Newhouse is not one of them, either.

He is an independent, who apparently knew enough to write “no party preference” in the proper space on the candidate form, as opposed to those who wrote “Independent,” which implies they prefer a nonexistent Independent Party.

So he gets a style point there.

It is his first campaign, and he has the optimism of a novice candidate as he looks at his prospects: “The leader of the crowded field of Republicans is only 8 percentage points ahead of me, according to the latest poll,” he writes. This refers to the latest KING-5 poll that shows Tim Eyman leading Phil Fortunato and Joshua Freed by a couple of points with three other Republicans a few points behind.

But Eyman is only at 8%, so by being 8 points behind, Newhouse is at 0%. Not a good place to be less than two months before an election, although as he notes, he wasn’t in the poll.

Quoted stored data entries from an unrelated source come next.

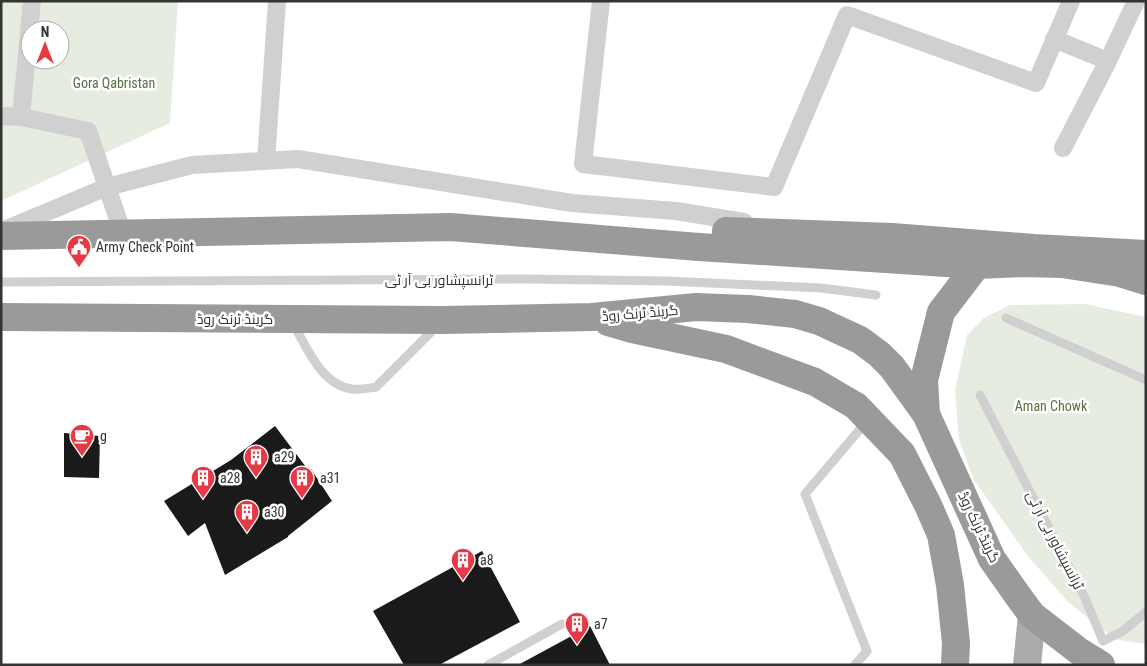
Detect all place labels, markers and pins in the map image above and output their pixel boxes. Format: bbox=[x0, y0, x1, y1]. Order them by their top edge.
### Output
public building icon: Army Check Point bbox=[66, 234, 92, 268]
place label: Army Check Point bbox=[96, 239, 194, 255]
cafe icon: g bbox=[69, 423, 95, 457]
place label: g bbox=[100, 428, 107, 444]
building icon: a29 bbox=[243, 444, 269, 478]
place label: a29 bbox=[274, 449, 295, 465]
building icon: a28 bbox=[190, 465, 216, 499]
building icon: a31 bbox=[289, 465, 315, 499]
place label: a28 bbox=[220, 470, 241, 486]
place label: a31 bbox=[320, 470, 341, 486]
building icon: a30 bbox=[234, 499, 260, 533]
place label: a30 bbox=[264, 504, 285, 520]
building icon: a8 bbox=[450, 547, 476, 581]
place label: a8 bbox=[480, 552, 494, 568]
building icon: a7 bbox=[564, 611, 590, 645]
place label: a7 bbox=[594, 616, 608, 632]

So he could be closer, and he can’t be below 0%.

Newhouse suggests I ignore half the field because they don’t have an online presence and cull out others with “inflammatory language or disjointed messaging.” Sorry, if I used that standard, I’d exclude 90% of all candidates in all races.

He gives a nod to Liz Hallock, the Green Party candidate, for being one of the few women in the race and having ideas “that can’t be dismissed out of hand.” Point for chivalry, maybe?

Newhouse manages a warehouse for COVID-19 emergency equipment. His website calls for a progressive income tax for people who make more than $300,000 to pay for universal pre-K and lower the sales and property taxes. He says he will somehow pass meaningful climate legislation that Inslee couldn’t and push for a constitutional amendment to limit governors to two terms.

He has one thing that may be unique for a campaign website: a request that people NOT send money. He says he won’t accept it, and plans to limit campaign spending to $5,000.

So OK, Cregan Newhouse, there’s a bit of coverage for your campaign. You’ll get more when warranted. If you generate some measurable interest among voters, reporters will likely start writing about it. If not, they won’t.

Coverage follows interest. It isn’t designed to be the other way around.

And there’s this: In the history of the state’s top two primary, no independent or minor party candidate has advanced to the general in a primary that had both a Democrat and a Republican. It’s true that no statewide primary has had 36 candidates, with 15 of them claiming some connection to the Republican Party and four Democrats challenging their party’s incumbent.

So the future is wide open, as Tom Petty would say. But maybe a bit less so for an independent.

To any other struggling candidate seeking more coverage: Don’t write and ask for equal time because you, too, have great ideas. We only have so much space and never do this more than once in an election season.